This file is compiled and linked with the
.B \-ll
library to produce an executable. When the executable is run,
it analyzes its input for occurrences
of the regular expressions. Whenever it finds one, it executes
the corresponding C code.
.SH SOME SIMPLE EXAMPLES
First some simple examples to get the flavor of how one uses
.I flex.
The following
.I flex
input specifies a scanner which whenever it encounters the string
"username" will replace it with the user's login name:
.nf
%%
username printf( "%s", getlogin() );
.fi
By default, any text not matched by a
.I flex
scanner
is copied to the output, so the net effect of this scanner is
to copy its input file to its output with each occurrence
of "username" expanded.
In this input, there is just one rule. "username" is the
.I pattern
and the "printf" is the
.I action.
The "%%" marks the beginning of the rules.
.PP
Here's another simple example:
.nf
%{
int num_lines = 0, num_chars = 0;
%}
%%
\\n ++num_lines; ++num_chars;
. ++num_chars;
%%
main()
{
yylex();
printf( "# of lines = %d, # of chars = %d\\n",
num_lines, num_chars );
}
.fi
This scanner counts the number of characters and the number
of lines in its input (it produces no output other than the
final report on the counts). The first line
declares two globals, "num_lines" and "num_chars", which are accessible
both inside
.B yylex()
and in the
.B main()
routine declared after the second "%%". There are two rules, one
which matches a newline ("\\n") and increments both the line count and
the character count, and one which matches any character other than
a newline (indicated by the "." regular expression).
.PP
A somewhat more complicated example:
.nf
/* scanner for a toy Pascal-like language */
%{
/* need this for the call to atof() below */
#include <math.h>
%}
DIGIT [0-9]
ID [a-z][a-z0-9]*
%%
{DIGIT}+ {
printf( "An integer: %s (%d)\\n", yytext,
atoi( yytext ) );
}
{DIGIT}+"."{DIGIT}* {
printf( "A float: %s (%g)\\n", yytext,
atof( yytext ) );
}
if|then|begin|end|procedure|function {
printf( "A keyword: %s\\n", yytext );
}
{ID} printf( "An identifier: %s\\n", yytext );
"+"|"-"|"*"|"/" printf( "An operator: %s\\n", yytext );
"{"[^}\\n]*"}" /* eat up one-line comments */
[ \\t\\n]+ /* eat up whitespace */
. printf( "Unrecognized character: %s\\n", yytext );
%%
main( argc, argv )
int argc;
char **argv;
{
++argv, --argc; /* skip over program name */
if ( argc > 0 )
yyin = fopen( argv[0], "r" );
else
yyin = stdin;
yylex();
}
.fi
This is the beginnings of a simple scanner for a language like
Pascal. It identifies different types of
.I tokens
and reports on what it has seen.
.PP
The details of this example will be explained in the following
sections.
.SH FORMAT OF THE INPUT FILE
The
.I flex
input file consists of three sections, separated by a line with just
.B %%
in it:
.nf
definitions
%%
rules
%%
user code
.fi
The
.I definitions
section contains declarations of simple
.I name
definitions to simplify the scanner specification, and declarations of
.I start conditions,
which are explained in a later section.
.PP
Name definitions have the form:
.nf
name definition
.fi
The "name" is a word beginning with a letter or an underscore ('_')
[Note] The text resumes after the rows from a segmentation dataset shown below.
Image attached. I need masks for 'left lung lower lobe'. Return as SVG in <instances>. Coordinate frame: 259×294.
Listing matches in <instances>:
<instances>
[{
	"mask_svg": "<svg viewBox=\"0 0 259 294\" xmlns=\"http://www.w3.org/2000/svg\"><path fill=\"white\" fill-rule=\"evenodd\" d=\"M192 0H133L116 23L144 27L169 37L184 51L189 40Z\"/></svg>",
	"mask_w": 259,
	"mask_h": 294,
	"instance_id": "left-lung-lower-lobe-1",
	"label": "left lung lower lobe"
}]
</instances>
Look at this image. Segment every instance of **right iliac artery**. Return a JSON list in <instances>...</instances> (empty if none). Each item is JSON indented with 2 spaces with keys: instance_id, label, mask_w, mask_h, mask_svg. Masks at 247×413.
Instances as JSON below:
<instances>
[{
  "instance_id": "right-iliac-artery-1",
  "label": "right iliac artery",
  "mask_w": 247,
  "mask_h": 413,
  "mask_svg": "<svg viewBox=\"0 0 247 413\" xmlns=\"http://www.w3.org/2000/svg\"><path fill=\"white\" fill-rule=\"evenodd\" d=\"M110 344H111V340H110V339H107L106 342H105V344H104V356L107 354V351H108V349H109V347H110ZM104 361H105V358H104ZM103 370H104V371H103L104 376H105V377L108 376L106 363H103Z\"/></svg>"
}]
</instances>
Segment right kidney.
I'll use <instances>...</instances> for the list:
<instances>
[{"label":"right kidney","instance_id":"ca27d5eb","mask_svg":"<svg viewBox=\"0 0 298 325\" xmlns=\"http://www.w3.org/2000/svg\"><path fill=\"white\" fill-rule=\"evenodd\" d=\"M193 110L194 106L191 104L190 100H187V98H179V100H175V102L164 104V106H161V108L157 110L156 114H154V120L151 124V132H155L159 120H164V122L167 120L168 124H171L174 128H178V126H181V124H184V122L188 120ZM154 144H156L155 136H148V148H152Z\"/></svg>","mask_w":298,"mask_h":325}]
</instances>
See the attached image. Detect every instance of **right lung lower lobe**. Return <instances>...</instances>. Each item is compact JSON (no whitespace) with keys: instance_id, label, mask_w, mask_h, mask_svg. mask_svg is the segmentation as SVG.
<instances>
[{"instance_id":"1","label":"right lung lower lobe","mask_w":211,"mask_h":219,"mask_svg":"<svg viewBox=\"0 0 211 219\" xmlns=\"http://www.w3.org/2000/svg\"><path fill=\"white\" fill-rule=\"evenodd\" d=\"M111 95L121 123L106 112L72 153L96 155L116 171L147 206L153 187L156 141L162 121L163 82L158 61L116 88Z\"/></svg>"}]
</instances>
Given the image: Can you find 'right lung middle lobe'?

followed by zero or more letters, digits, '_', or '-' (dash).
The definition is taken to begin at the first non-white-space character
following the name and continuing to the end of the line.
The definition can subsequently be referred to using "{name}", which
will expand to "(definition)". For example,
.nf
DIGIT [0-9]
ID [a-z][a-z0-9]*
.fi
defines "DIGIT" to be a regular expression which matches a
single digit, and
"ID" to be a regular expression which matches a letter
followed by zero-or-more letters-or-digits.
A subsequent reference to
.nf
{DIGIT}+"."{DIGIT}*
.fi
is identical to
.nf
([0-9])+"."([0-9])*
.fi
and matches one-or-more digits followed by a '.' followed
by zero-or-more digits.
.PP
The
.I rules
section of the
.I flex
input contains a series of rules of the form:
.nf
pattern action
.fi
where the pattern must be unindented and the action must begin
on the same line.
.PP
See below for a further description of patterns and actions.
.PP
Finally, the user code section is simply copied to
.B lex.yy.c
verbatim.
It is used for companion routines which call or are called
by the scanner. The presence of this section is optional;
if it is missing, the second
.B %%
in the input file may be skipped, too.
.PP
In the definitions and rules sections, any
.I indented
text or text enclosed in
.B %{
and
.B %}
is copied verbatim to the output (with the %{}'s removed).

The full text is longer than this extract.